In der privaten Krankenversicherung (PKV) erhält jeder Patient nach einem Arztbesuch eine Rechnung. Anders als in der gesetzlichen Krankenkasse rechnet der Arzt direkt mit dem Versicherten ab. Grundlage bildet die Gebührenordnung für Ärzte (GOÄ) bzw. Zahnärzte (GOZ).
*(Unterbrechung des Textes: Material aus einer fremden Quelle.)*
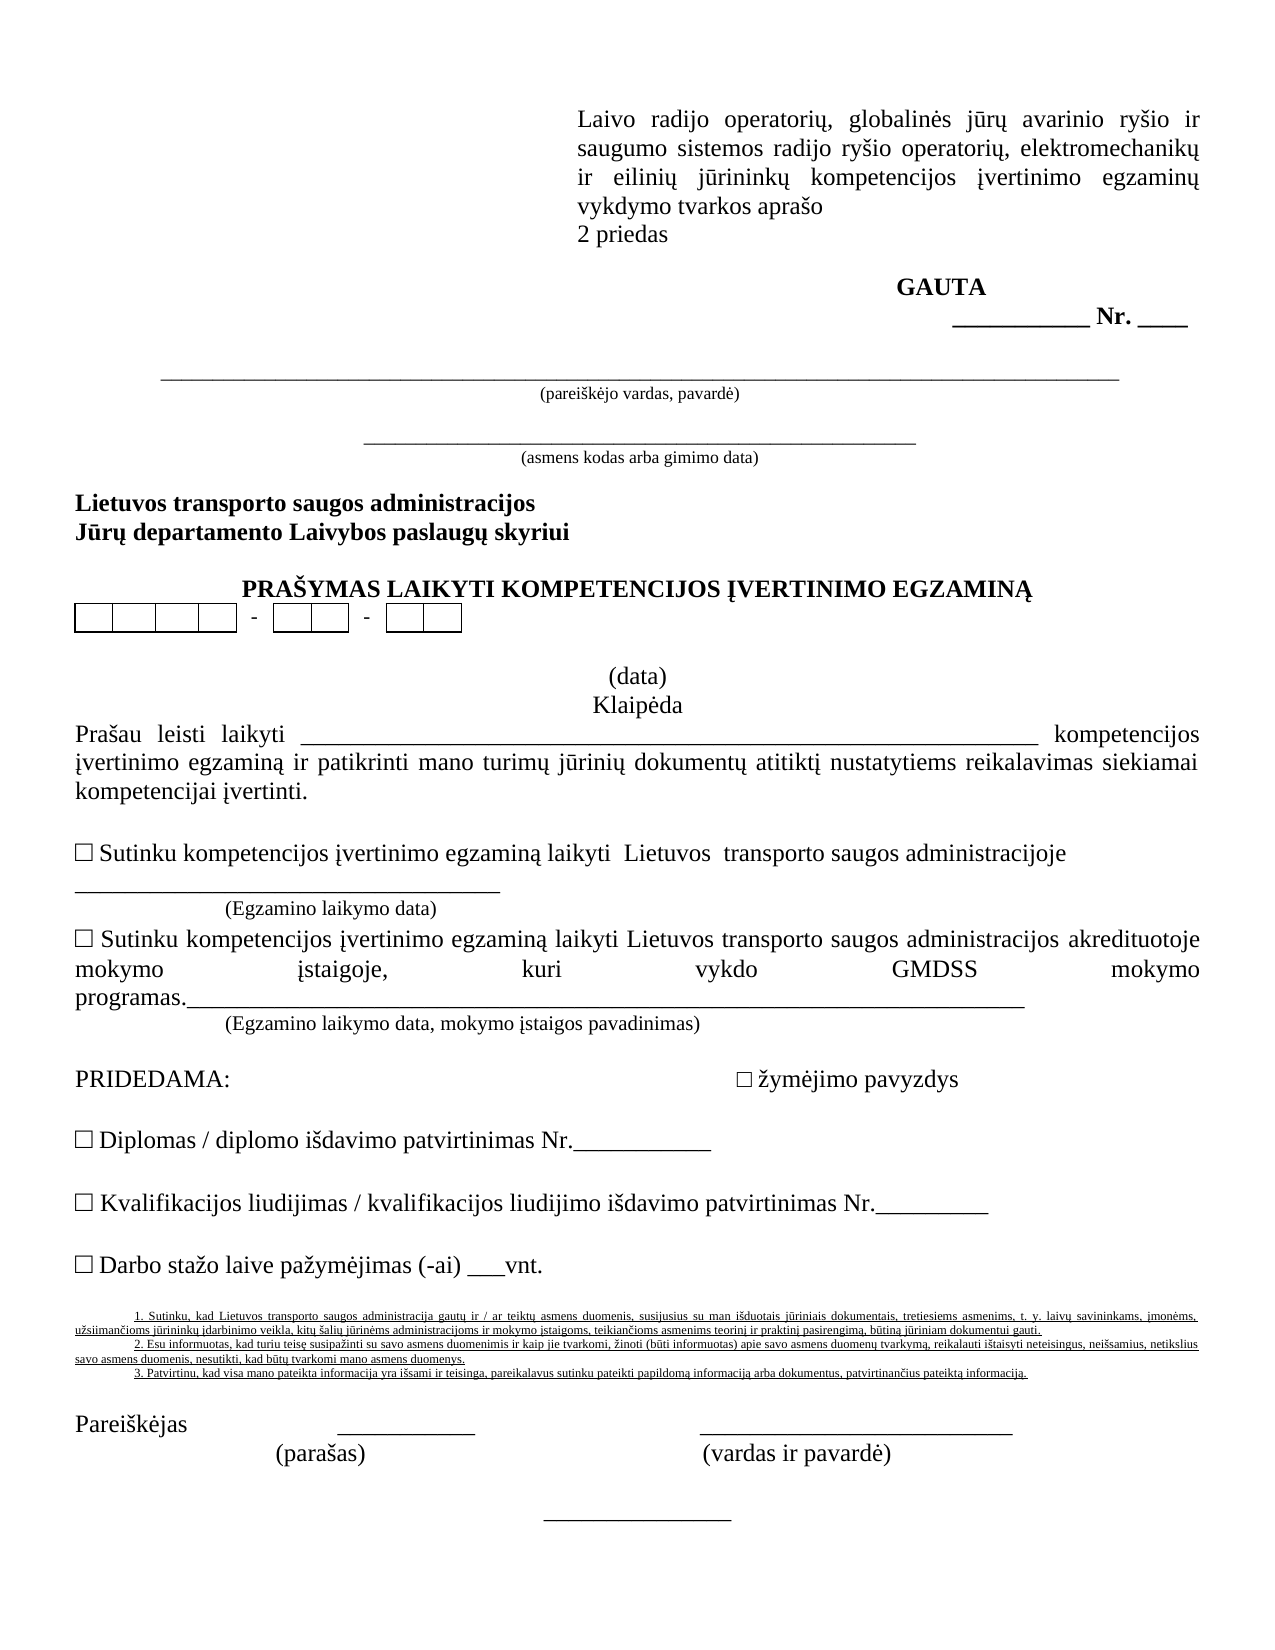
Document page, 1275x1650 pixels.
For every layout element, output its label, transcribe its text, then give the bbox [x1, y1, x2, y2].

Das Abrechnungsprinzip in der PKV unterscheidet sich fundamental von dem der gesetzlichen Kassen. Jeder Arzt kann bei einem Privatversicherten leistungsgerecht nach Aufwand abrechnen. Grundlage der Ärzterechnung bilden die Gebührenordnung für Ärzte (GOÄ) sowie die Gebührenordnung für Zahnärzte (GOZ). Dort ist geregelt, welche Leistungen in welcher Höhe abgerechnet werden können. grundsätzlich wird zwischen folgenden Abrechnungssätzen in der PKV unterschieden:

Regelhöchstsatz

  • persönliche Leistungen: 2,3-facher Satz 
  • medizinisch-technische Leistungen: 1,8-facher Satz
  • Laborleistungen: 1,15-facher Satz

Der Regelhöchstsatz darf vom Behandler ohne besondere Begründung angewendet werden. Damit können Ärzte im Verglich zum Kassenpatienten für identische Leistungen deutlich mehr abrechnen.

Höchstsatz

  • persönliche Leistungen: 3,5-facher Satz 
  • medizinisch-technische Leistungen: 2,5-facher Satz
  • Laborleistungen: 1,3-facher Satz

Die Abrechnungssätze werden auch Steigerungsfaktoren genannt. Jeder Satz, der den Regelhöchstsatz übersteigt, muss vom Arzt oder Zahnarzt auf der Rechnung schriftlich begründet werden (z.B. "erhöhter Zeitaufwand wegen beengten Platzverhältnissen").